Par ailleurs, l'armée canadienne a fait part lundi de nouveaux cas d'échanges de tirs entre ses forces spéciales et des combattants de l'État islamique, la semaine dernière, en Irak.

Le capitaine de vaisseau Paul Forget, du Commandement des opérations interarmées du Canada, a indiqué que ces événements sont similaires à celui annoncé la semaine dernière.

Dans tous ces cas, a-t-il expliqué, les soldats canadiens, qui étaient près de la ligne de front avec des militaires irakiens, ont essuyé des tirs de djihadistes de l'EI et y ont riposté, neutralisant la menace. En somme, un geste de « légitime défense », a ajouté l'officier.

Le capitaine Forget n'écarte pas que d'autres incidents semblables se reproduisent. Il parle d'une évolution de la situation sur le terrain et non d'une transformation de la mission canadienne en Irak, qui est censée se limiter aux frappes aériennes et à la formation du personnel militaire irakien.

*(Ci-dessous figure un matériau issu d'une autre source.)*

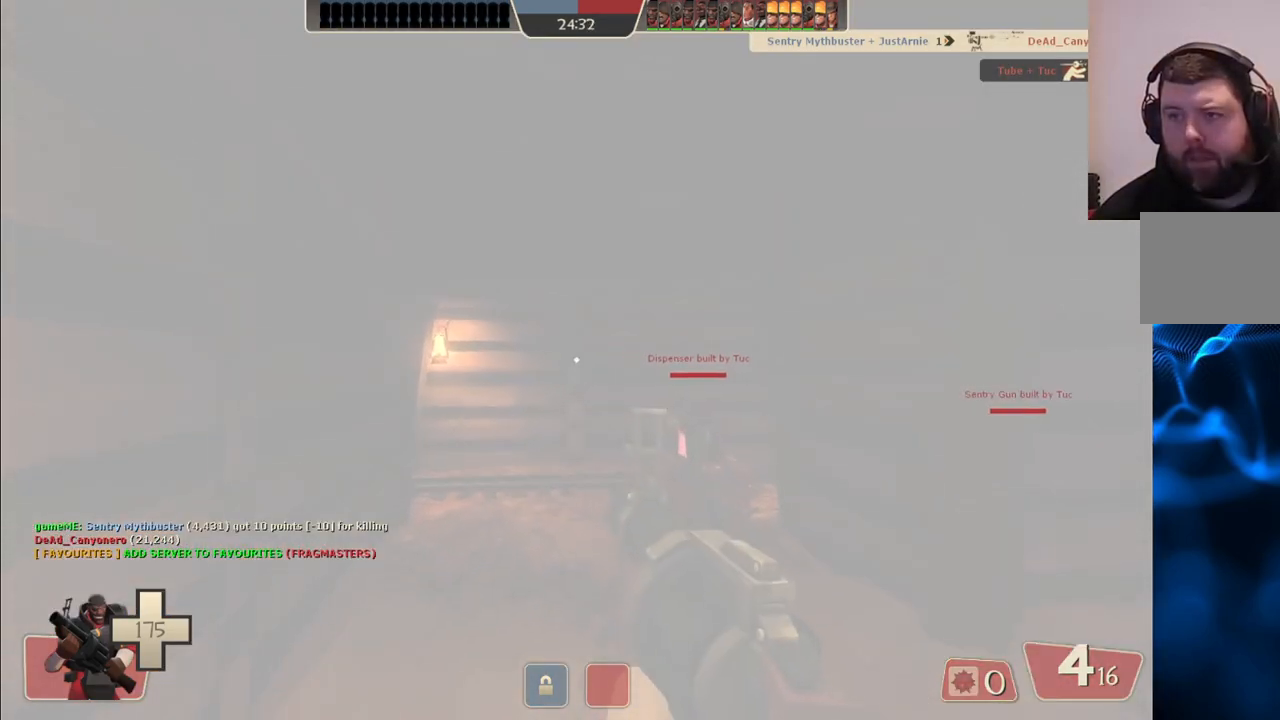
{"buttons": ["SQUARE"], "left_stick": "up", "right_stick": "center", "events": [[100, "left_stick", "up"], [333, "SQUARE", "down"], [383, "SQUARE", "up"], [450, "SQUARE", "down"]]}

Par ailleurs, l'armée canadienne a fait savoir lundi que ses avions CF-18 avaient mené 12 frappes aériennes supplémentaires en appui à l'armée irakienne, qui se prépare à libérer Mossoul, la deuxième plus grande ville du pays.

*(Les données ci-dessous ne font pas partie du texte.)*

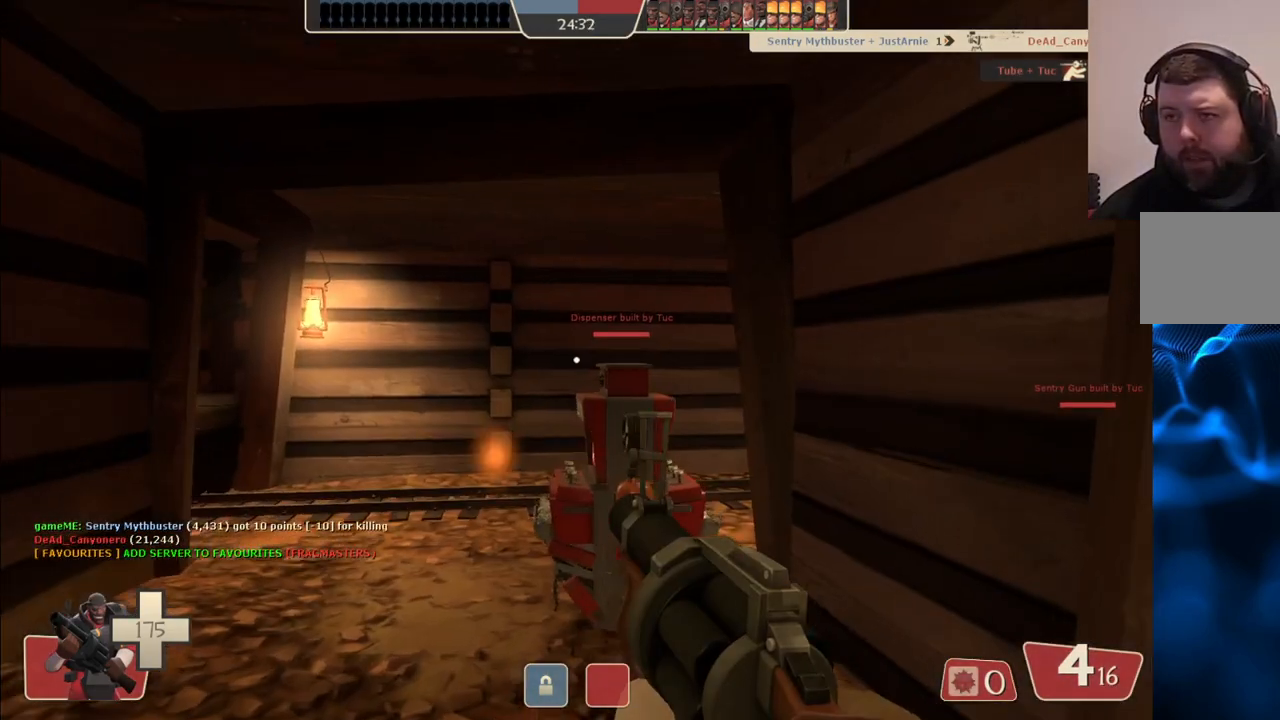
{"buttons": [], "left_stick": "up", "right_stick": "center", "events": [[33, "SQUARE", "up"]]}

Le NPD veut un débat d'urgence aux Communes

Sans surprise, le sujet a retenti à Ottawa, où le chef de l'opposition officielle, Thomas Mulcair, a demandé au président de la Chambre des communes de tenir un débat d'urgence sur « l'expansion croissante de la mission » du Canada en Irak.

« Si on veut changer la mission [canadienne en Irak], il faut revenir au Parlement », qui l'a approuvée au préalable, a souligné M. Mulcair devant les journalistes à la fin de la période des questions.

Le chef néo-démocrate a accusé le gouvernement conservateur de cacher la vérité aux Canadiens et lui a reproché de mettre la vie des soldats en danger en les envoyant sur les lignes de front, alors que la mission initiale était de former les troupes irakiennes.

Le ministre de la Défense, Rob Nicholson, a réfuté ces accusations, affirmant que son gouvernement a été clair en annonçant que les forces spéciales allaient aider et conseiller l'armée irakienne, avec le risque que cet exercice suppose. Il a ajouté que l'objectif est d'aider les Irakiens dans leur lutte contre le terrorisme.

Le chef libéral, Justin Trudeau, est revenu à la charge contre un gouvernement qui « a induit en erreur les Canadiens ». Il a notamment relevé que les soldats canadiens devaient conseiller les militaires irakiens, mais ne sont pas censés les accompagner sur la ligne de front. Ce à quoi Rob Nicholson a rétorqué qu'« on ne peut pas former des troupes sans les accompagner ».